### EXERCISE GOAL
Using the data below, return all lines in which "rank" appears.
--- RECORDS PROVIDED ---
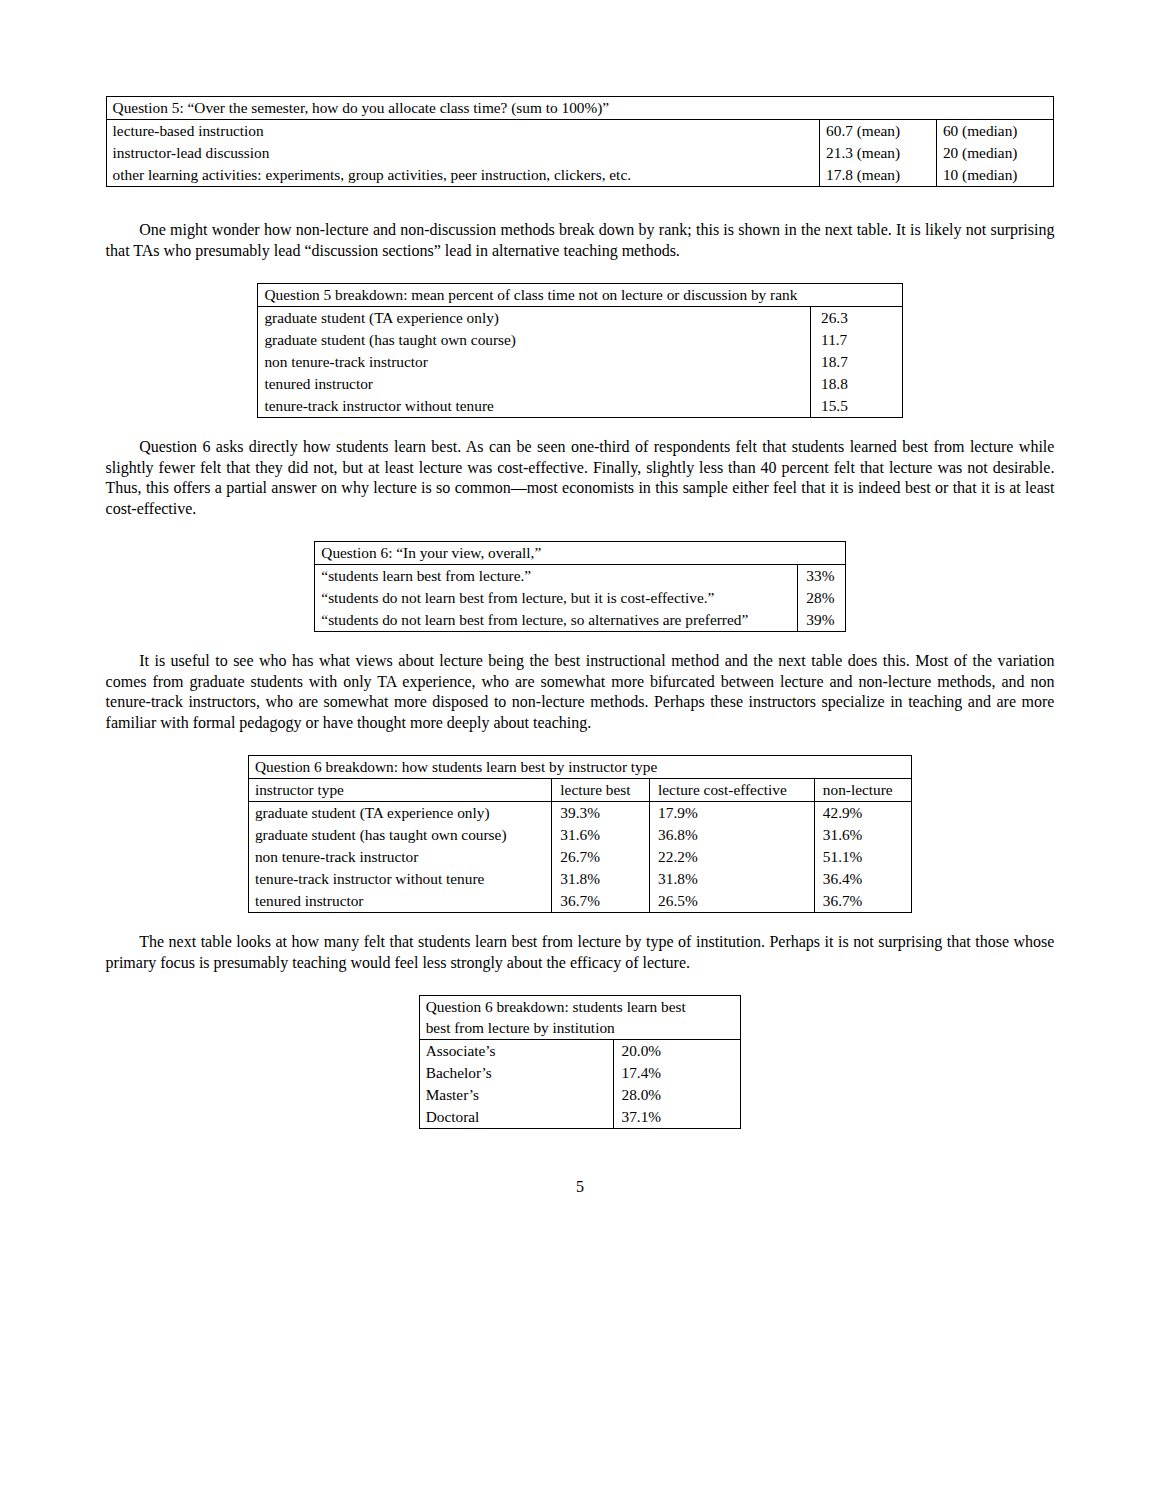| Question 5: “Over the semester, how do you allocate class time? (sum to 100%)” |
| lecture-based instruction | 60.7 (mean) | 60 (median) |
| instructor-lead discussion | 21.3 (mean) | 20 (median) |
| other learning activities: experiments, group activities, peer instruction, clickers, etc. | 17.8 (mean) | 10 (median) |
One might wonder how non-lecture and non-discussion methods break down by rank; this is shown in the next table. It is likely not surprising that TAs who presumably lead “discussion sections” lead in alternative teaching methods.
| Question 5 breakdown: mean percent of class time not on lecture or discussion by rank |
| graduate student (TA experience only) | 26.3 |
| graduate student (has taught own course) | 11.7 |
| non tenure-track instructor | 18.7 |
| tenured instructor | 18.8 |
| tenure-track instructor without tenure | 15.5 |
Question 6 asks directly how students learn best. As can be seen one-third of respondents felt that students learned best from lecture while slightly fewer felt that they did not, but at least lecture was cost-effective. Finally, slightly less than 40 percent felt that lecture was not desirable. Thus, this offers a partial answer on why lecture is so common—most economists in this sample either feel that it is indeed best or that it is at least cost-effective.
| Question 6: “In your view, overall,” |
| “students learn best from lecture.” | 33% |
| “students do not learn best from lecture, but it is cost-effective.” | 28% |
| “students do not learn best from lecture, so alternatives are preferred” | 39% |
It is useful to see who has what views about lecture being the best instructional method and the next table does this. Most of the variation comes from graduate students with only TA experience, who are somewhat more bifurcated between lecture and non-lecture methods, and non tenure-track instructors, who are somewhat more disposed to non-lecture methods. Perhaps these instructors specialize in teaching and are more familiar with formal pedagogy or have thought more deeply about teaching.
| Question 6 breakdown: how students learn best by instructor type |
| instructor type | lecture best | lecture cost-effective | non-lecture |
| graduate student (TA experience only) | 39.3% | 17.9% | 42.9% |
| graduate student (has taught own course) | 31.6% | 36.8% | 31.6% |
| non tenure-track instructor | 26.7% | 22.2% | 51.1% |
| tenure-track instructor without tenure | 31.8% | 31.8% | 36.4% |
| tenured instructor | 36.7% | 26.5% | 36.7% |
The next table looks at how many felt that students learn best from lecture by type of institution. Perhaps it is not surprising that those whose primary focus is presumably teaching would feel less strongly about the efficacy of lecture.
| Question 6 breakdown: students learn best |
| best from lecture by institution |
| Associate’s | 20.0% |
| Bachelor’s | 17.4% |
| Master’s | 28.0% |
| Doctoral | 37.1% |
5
---
### TASK OUTPUT
One might wonder how non-lecture and non-discussion methods break down by rank; this is shown in the next table. It is likely not surprising that TAs who presumably lead “discussion sections” lead in alternative teaching methods.
| Question 5 breakdown: mean percent of class time not on lecture or discussion by rank |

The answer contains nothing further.